In the following post, J.D. brings up that I have a poorly performing query.
I am running this query on SQL Server 2019 Standard Edition (query plan was generated in Development Edition)
Let's take a look at it here:
INSERT INTO [dbo].[tbl_Planning_Operational_Data_Exploded] (
[ScenarioID]
,[CompanyID]
,[OperationalAccountID]
,[CurrencyID]
,[CustomerID]
,[ItemID]
,[CalendarDate]
,[Amt]
,[PlanningOperationalDataActualTransactionAttributeValueExplodedID]
)
SELECT ats.[ScenarioID]
,pode.[CompanyID]
,pode.[OperationalAccountID]
,pode.[CurrencyID]
,pode.[CustomerID]
,pode.[ItemID]
,pode.[CalendarDate]
,SUM(pode.[Amt]) AS Amt
,'00000000-0000-0000-0000-000000000000' AS [PlanningOperationalDataActualTransactionAttributeValueExplodedID]
FROM #ActualThroughScenarios ats WITH (NOLOCK) --Mini 100 records
INNER JOIN [dbo].[tbl_Core_Scenarios] cs WITH (NOLOCK) ON cs.ScenarioID = ats.ScenarioID --Mini 100 records
AND cs.ScenarioTypeID IN (
2
,3
)
INNER JOIN [dbo].[tbl_Core_Scenarios] csActuals WITH (NOLOCK) ON csActuals.FiscalYear = cs.FiscalYear --Mini 100 records
AND csActuals.ScenarioTypeID = 1
INNER JOIN [dbo].[tbl_Planning_Operational_Data_Exploded] pode ON pode.ScenarioID = csActuals.ScenarioID -- Huge up to 300 million records
INNER JOIN [dbo].[tbl_Core_Fiscal_Date] cfd WITH (NOLOCK) ON pode.CalendarDate = cfd.CalendarDate --Mini 1000 records
WHERE cfd.FiscalPeriod <= cs.ActualsThrough
AND cs.ActualsThrough > 0
GROUP BY ats.[ScenarioID]
,pode.[CompanyID]
,pode.[OperationalAccountID]
,pode.[CurrencyID]
,pode.[CustomerID]
,pode.[ItemID]
,pode.[CalendarDate]
Query Plan Generated: https://www.brentozar.com/pastetheplan/?id=Sk69AQ-As
Basically this query is quite simple, I have a very large table "Exploded", I need to take sections of it, group them and modify the "ScenarioID", then re-insert them into the same table.

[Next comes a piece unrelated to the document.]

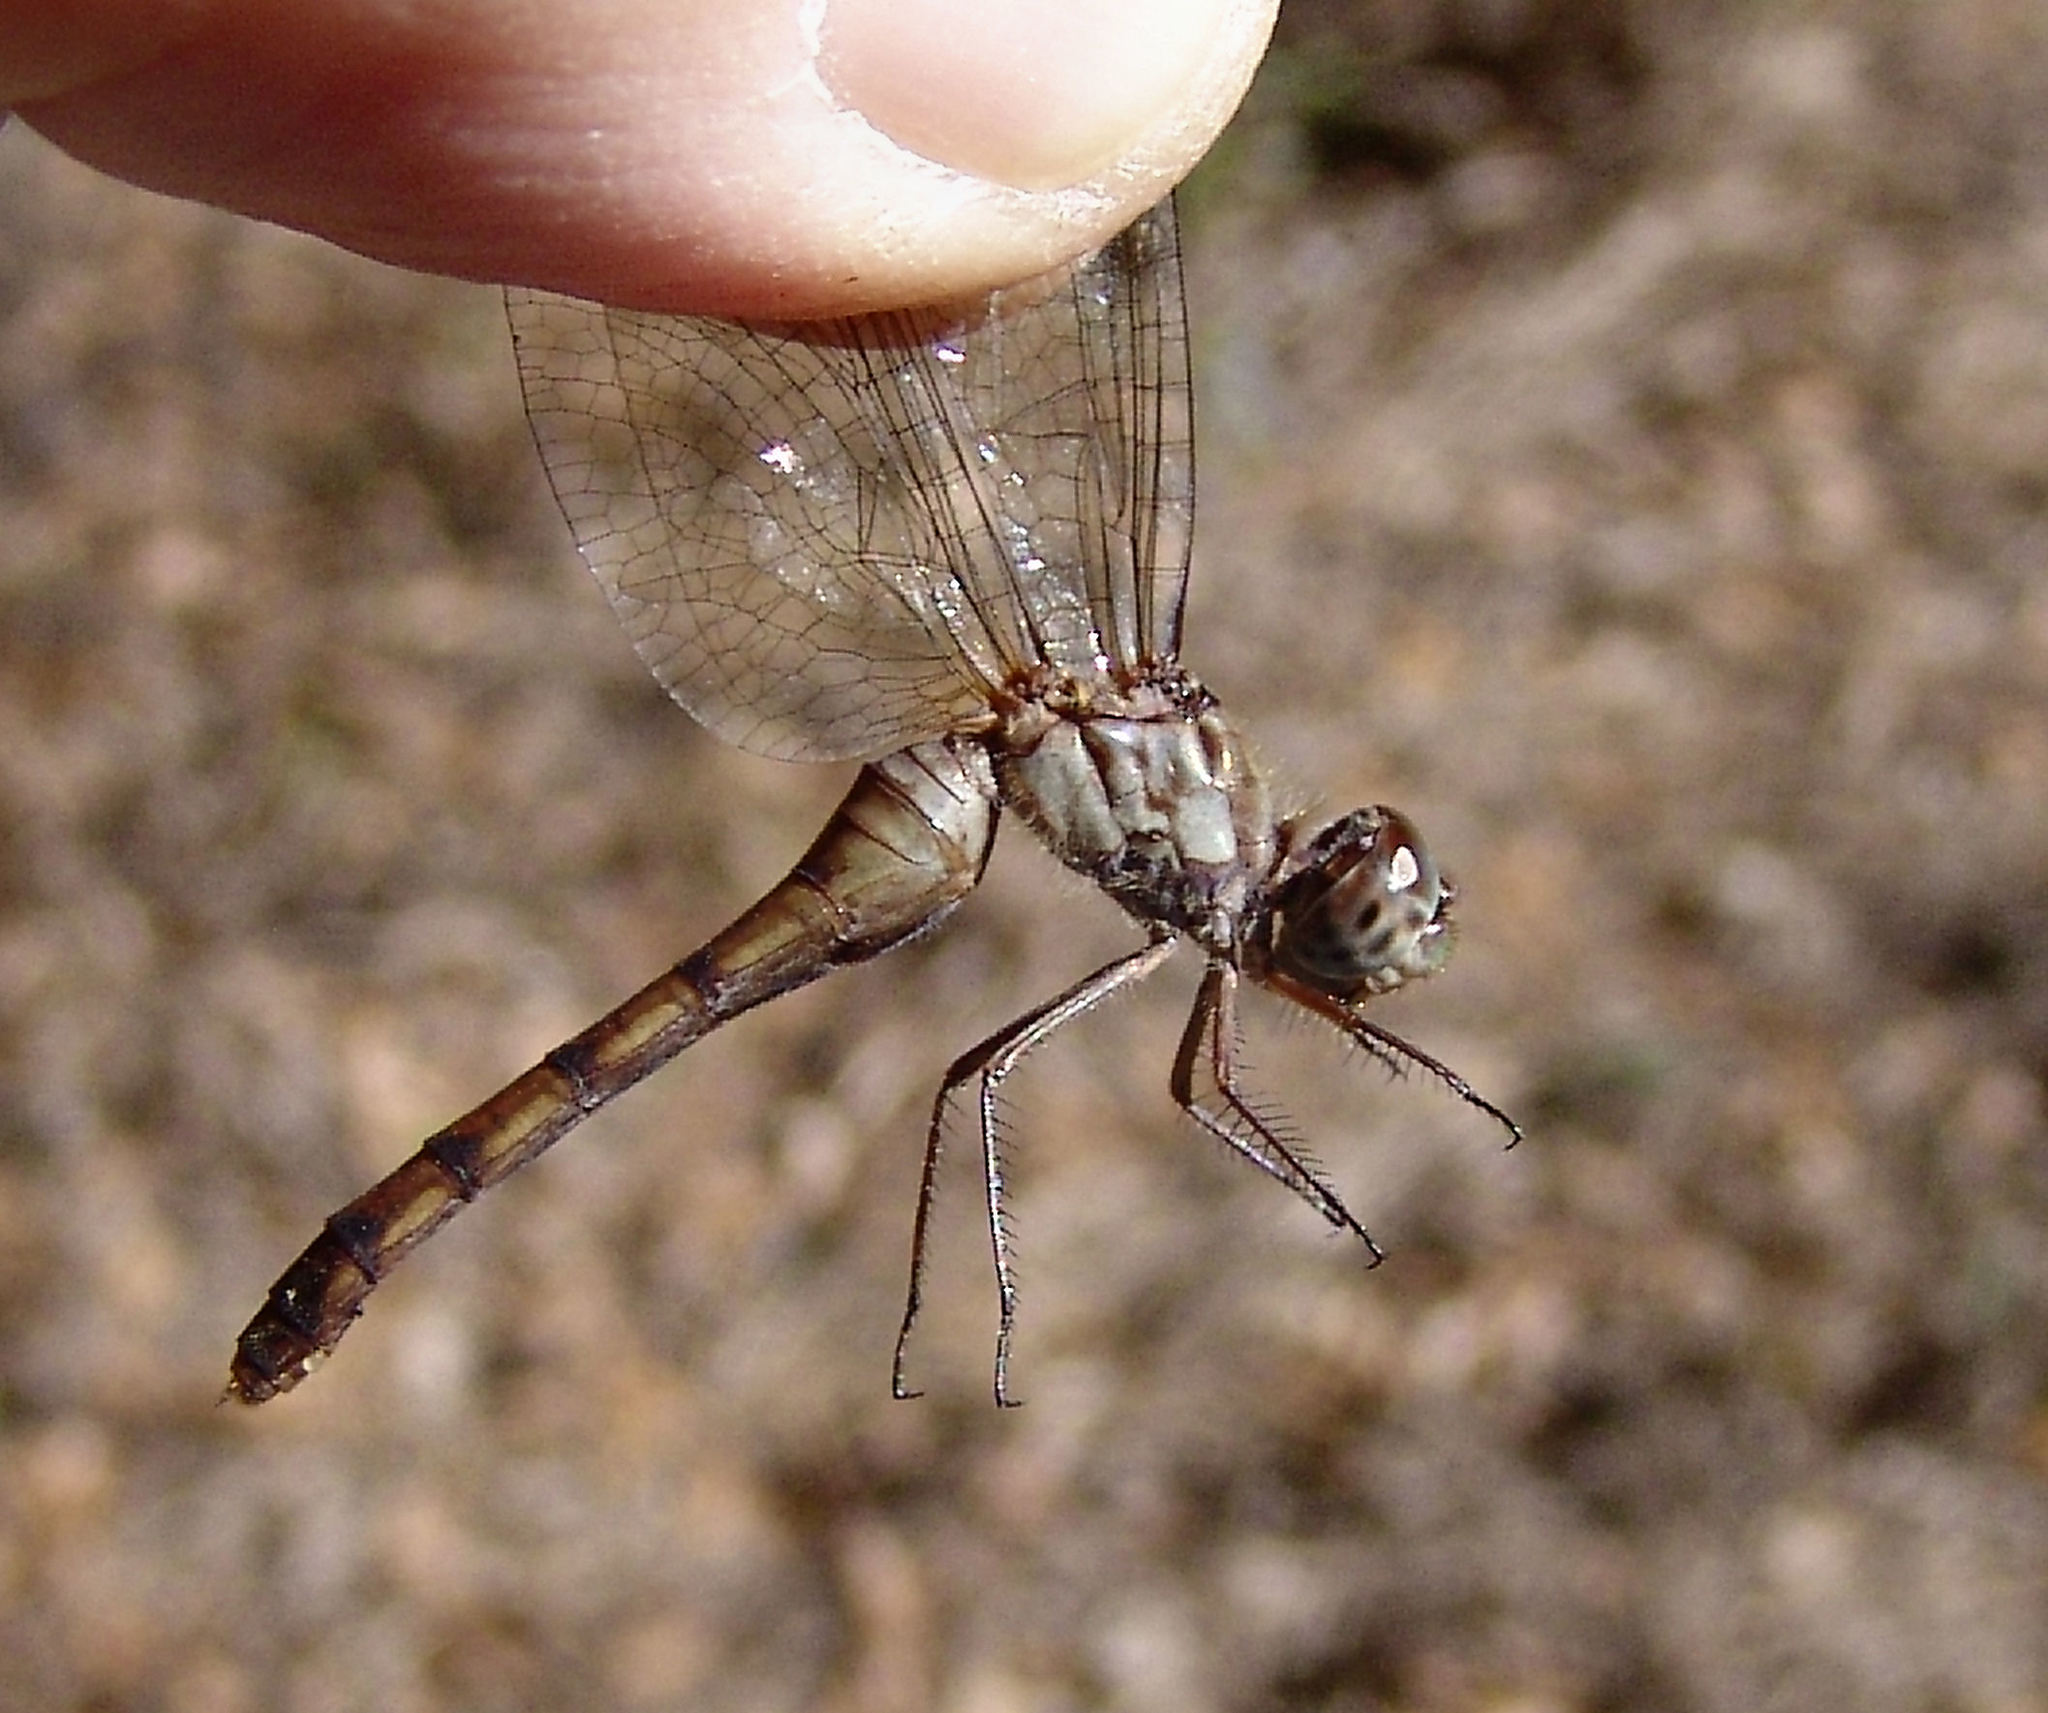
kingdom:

I can optimize or shift indexing strategy for all of the small tables, but adding indexes to the "Exploded" table is very costly in other parts (not shown there are many) of the database, I would prefer not to add any additional indexes to that table.
As mentioned in the linked post above this query can run can run quite slowly as it generates a very large Hash Match, I think this is the group by doing that, but I need the group by, that and the summation are keys parts to what I'm doing here:
Which spills to TempDB and is heavily affected by the speed of TempDB. Is there any way I could improve the query above given the constraints I have on the related tables?